▼

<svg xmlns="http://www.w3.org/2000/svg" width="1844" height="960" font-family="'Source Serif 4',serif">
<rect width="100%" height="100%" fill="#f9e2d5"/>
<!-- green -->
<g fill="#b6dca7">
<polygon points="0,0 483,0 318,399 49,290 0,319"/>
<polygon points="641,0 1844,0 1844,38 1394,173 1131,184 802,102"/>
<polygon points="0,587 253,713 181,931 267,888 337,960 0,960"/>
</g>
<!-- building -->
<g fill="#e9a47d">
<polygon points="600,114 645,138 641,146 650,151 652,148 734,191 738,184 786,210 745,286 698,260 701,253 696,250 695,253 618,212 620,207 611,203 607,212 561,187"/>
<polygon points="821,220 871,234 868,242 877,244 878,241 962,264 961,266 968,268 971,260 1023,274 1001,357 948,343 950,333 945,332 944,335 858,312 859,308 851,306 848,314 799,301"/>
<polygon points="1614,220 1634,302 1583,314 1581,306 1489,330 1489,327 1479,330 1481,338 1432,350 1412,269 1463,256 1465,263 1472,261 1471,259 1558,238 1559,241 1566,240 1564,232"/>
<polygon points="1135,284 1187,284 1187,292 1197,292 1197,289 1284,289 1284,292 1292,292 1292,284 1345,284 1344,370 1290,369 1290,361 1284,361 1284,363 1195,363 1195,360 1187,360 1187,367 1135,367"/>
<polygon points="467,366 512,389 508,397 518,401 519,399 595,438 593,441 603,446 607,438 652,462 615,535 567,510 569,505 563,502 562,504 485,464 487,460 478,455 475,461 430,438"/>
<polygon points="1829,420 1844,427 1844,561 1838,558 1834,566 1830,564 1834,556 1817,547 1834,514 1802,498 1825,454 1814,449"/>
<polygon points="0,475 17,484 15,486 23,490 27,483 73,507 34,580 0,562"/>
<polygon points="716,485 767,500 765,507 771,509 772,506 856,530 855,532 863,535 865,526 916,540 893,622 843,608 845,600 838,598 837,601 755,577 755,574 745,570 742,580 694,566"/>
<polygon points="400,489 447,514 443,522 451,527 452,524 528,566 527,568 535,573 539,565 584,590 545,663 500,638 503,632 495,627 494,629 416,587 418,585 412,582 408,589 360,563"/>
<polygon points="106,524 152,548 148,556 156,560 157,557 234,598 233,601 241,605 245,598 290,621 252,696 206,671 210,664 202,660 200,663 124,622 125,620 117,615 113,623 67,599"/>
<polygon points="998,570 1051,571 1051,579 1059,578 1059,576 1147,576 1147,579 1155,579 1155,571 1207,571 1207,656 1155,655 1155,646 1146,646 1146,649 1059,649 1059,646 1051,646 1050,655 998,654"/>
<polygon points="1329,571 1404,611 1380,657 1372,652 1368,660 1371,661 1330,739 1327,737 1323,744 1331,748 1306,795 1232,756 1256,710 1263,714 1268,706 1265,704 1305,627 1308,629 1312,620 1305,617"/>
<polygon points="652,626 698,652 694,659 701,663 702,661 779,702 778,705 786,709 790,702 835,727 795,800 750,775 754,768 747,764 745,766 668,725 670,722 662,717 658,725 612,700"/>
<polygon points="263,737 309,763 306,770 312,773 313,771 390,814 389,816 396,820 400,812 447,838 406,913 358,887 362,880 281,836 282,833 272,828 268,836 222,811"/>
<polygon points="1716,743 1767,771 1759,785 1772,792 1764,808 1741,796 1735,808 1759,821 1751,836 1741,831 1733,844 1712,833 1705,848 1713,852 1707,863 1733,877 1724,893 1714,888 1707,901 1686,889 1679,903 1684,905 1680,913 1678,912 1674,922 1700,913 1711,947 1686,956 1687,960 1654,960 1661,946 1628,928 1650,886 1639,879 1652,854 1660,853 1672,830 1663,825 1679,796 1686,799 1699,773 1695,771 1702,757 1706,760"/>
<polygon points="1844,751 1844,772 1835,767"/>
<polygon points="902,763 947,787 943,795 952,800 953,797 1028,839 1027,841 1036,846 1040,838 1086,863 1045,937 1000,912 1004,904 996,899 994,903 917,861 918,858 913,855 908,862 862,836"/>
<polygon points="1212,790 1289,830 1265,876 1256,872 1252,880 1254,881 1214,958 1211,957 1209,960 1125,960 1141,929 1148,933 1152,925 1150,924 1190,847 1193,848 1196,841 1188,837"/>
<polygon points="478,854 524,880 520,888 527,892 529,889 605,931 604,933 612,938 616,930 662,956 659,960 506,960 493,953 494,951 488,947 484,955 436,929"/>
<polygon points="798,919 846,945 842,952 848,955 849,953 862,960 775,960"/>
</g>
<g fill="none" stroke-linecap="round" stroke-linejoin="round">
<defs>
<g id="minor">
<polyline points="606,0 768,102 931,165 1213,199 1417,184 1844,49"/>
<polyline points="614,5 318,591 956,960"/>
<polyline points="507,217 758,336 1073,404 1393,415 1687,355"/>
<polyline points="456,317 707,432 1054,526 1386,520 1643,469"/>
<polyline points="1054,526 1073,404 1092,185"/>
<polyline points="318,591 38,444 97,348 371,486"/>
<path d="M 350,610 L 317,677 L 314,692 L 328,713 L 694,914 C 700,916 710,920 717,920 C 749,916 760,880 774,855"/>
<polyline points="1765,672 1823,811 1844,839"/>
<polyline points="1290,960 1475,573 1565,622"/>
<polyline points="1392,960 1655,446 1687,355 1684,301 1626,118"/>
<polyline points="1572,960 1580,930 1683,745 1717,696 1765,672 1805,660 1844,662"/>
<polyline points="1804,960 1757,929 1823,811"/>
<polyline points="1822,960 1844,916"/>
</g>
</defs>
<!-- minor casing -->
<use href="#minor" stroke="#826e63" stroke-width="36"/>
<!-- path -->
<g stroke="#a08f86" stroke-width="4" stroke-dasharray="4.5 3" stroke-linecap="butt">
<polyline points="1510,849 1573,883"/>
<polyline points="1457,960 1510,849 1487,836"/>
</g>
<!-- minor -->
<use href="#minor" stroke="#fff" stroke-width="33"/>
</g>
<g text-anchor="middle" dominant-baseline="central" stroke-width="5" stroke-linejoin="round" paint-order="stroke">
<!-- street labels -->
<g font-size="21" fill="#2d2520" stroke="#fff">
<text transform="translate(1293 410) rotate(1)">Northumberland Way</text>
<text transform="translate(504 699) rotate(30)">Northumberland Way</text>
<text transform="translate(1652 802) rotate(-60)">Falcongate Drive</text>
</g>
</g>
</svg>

▲

→ **Your objective**
Word for word, restate all of the data shown above.

→ **Answer box**
<svg xmlns="http://www.w3.org/2000/svg" width="1844" height="960" font-family="'Source Serif 4',serif">
<rect width="100%" height="100%" fill="#f9e2d5"/>
<!-- green -->
<g fill="#b6dca7">
<polygon points="0,0 483,0 318,399 49,290 0,319"/>
<polygon points="641,0 1844,0 1844,38 1394,173 1131,184 802,102"/>
<polygon points="0,587 253,713 181,931 267,888 337,960 0,960"/>
</g>
<!-- building -->
<g fill="#e9a47d">
<polygon points="600,114 645,138 641,146 650,151 652,148 734,191 738,184 786,210 745,286 698,260 701,253 696,250 695,253 618,212 620,207 611,203 607,212 561,187"/>
<polygon points="821,220 871,234 868,242 877,244 878,241 962,264 961,266 968,268 971,260 1023,274 1001,357 948,343 950,333 945,332 944,335 858,312 859,308 851,306 848,314 799,301"/>
<polygon points="1614,220 1634,302 1583,314 1581,306 1489,330 1489,327 1479,330 1481,338 1432,350 1412,269 1463,256 1465,263 1472,261 1471,259 1558,238 1559,241 1566,240 1564,232"/>
<polygon points="1135,284 1187,284 1187,292 1197,292 1197,289 1284,289 1284,292 1292,292 1292,284 1345,284 1344,370 1290,369 1290,361 1284,361 1284,363 1195,363 1195,360 1187,360 1187,367 1135,367"/>
<polygon points="467,366 512,389 508,397 518,401 519,399 595,438 593,441 603,446 607,438 652,462 615,535 567,510 569,505 563,502 562,504 485,464 487,460 478,455 475,461 430,438"/>
<polygon points="1829,420 1844,427 1844,561 1838,558 1834,566 1830,564 1834,556 1817,547 1834,514 1802,498 1825,454 1814,449"/>
<polygon points="0,475 17,484 15,486 23,490 27,483 73,507 34,580 0,562"/>
<polygon points="716,485 767,500 765,507 771,509 772,506 856,530 855,532 863,535 865,526 916,540 893,622 843,608 845,600 838,598 837,601 755,577 755,574 745,570 742,580 694,566"/>
<polygon points="400,489 447,514 443,522 451,527 452,524 528,566 527,568 535,573 539,565 584,590 545,663 500,638 503,632 495,627 494,629 416,587 418,585 412,582 408,589 360,563"/>
<polygon points="106,524 152,548 148,556 156,560 157,557 234,598 233,601 241,605 245,598 290,621 252,696 206,671 210,664 202,660 200,663 124,622 125,620 117,615 113,623 67,599"/>
<polygon points="998,570 1051,571 1051,579 1059,578 1059,576 1147,576 1147,579 1155,579 1155,571 1207,571 1207,656 1155,655 1155,646 1146,646 1146,649 1059,649 1059,646 1051,646 1050,655 998,654"/>
<polygon points="1329,571 1404,611 1380,657 1372,652 1368,660 1371,661 1330,739 1327,737 1323,744 1331,748 1306,795 1232,756 1256,710 1263,714 1268,706 1265,704 1305,627 1308,629 1312,620 1305,617"/>
<polygon points="652,626 698,652 694,659 701,663 702,661 779,702 778,705 786,709 790,702 835,727 795,800 750,775 754,768 747,764 745,766 668,725 670,722 662,717 658,725 612,700"/>
<polygon points="263,737 309,763 306,770 312,773 313,771 390,814 389,816 396,820 400,812 447,838 406,913 358,887 362,880 281,836 282,833 272,828 268,836 222,811"/>
<polygon points="1716,743 1767,771 1759,785 1772,792 1764,808 1741,796 1735,808 1759,821 1751,836 1741,831 1733,844 1712,833 1705,848 1713,852 1707,863 1733,877 1724,893 1714,888 1707,901 1686,889 1679,903 1684,905 1680,913 1678,912 1674,922 1700,913 1711,947 1686,956 1687,960 1654,960 1661,946 1628,928 1650,886 1639,879 1652,854 1660,853 1672,830 1663,825 1679,796 1686,799 1699,773 1695,771 1702,757 1706,760"/>
<polygon points="1844,751 1844,772 1835,767"/>
<polygon points="902,763 947,787 943,795 952,800 953,797 1028,839 1027,841 1036,846 1040,838 1086,863 1045,937 1000,912 1004,904 996,899 994,903 917,861 918,858 913,855 908,862 862,836"/>
<polygon points="1212,790 1289,830 1265,876 1256,872 1252,880 1254,881 1214,958 1211,957 1209,960 1125,960 1141,929 1148,933 1152,925 1150,924 1190,847 1193,848 1196,841 1188,837"/>
<polygon points="478,854 524,880 520,888 527,892 529,889 605,931 604,933 612,938 616,930 662,956 659,960 506,960 493,953 494,951 488,947 484,955 436,929"/>
<polygon points="798,919 846,945 842,952 848,955 849,953 862,960 775,960"/>
</g>
<g fill="none" stroke-linecap="round" stroke-linejoin="round">
<defs>
<g id="minor">
<polyline points="606,0 768,102 931,165 1213,199 1417,184 1844,49"/>
<polyline points="614,5 318,591 956,960"/>
<polyline points="507,217 758,336 1073,404 1393,415 1687,355"/>
<polyline points="456,317 707,432 1054,526 1386,520 1643,469"/>
<polyline points="1054,526 1073,404 1092,185"/>
<polyline points="318,591 38,444 97,348 371,486"/>
<path d="M 350,610 L 317,677 L 314,692 L 328,713 L 694,914 C 700,916 710,920 717,920 C 749,916 760,880 774,855"/>
<polyline points="1765,672 1823,811 1844,839"/>
<polyline points="1290,960 1475,573 1565,622"/>
<polyline points="1392,960 1655,446 1687,355 1684,301 1626,118"/>
<polyline points="1572,960 1580,930 1683,745 1717,696 1765,672 1805,660 1844,662"/>
<polyline points="1804,960 1757,929 1823,811"/>
<polyline points="1822,960 1844,916"/>
</g>
</defs>
<!-- minor casing -->
<use href="#minor" stroke="#826e63" stroke-width="36"/>
<!-- path -->
<g stroke="#a08f86" stroke-width="4" stroke-dasharray="4.5 3" stroke-linecap="butt">
<polyline points="1510,849 1573,883"/>
<polyline points="1457,960 1510,849 1487,836"/>
</g>
<!-- minor -->
<use href="#minor" stroke="#fff" stroke-width="33"/>
</g>
<g text-anchor="middle" dominant-baseline="central" stroke-width="5" stroke-linejoin="round" paint-order="stroke">
<!-- street labels -->
<g font-size="21" fill="#2d2520" stroke="#fff">
<text transform="translate(1293 410) rotate(1)">Northumberland Way</text>
<text transform="translate(504 699) rotate(30)">Northumberland Way</text>
<text transform="translate(1652 802) rotate(-60)">Falcongate Drive</text>
</g>
</g>
</svg>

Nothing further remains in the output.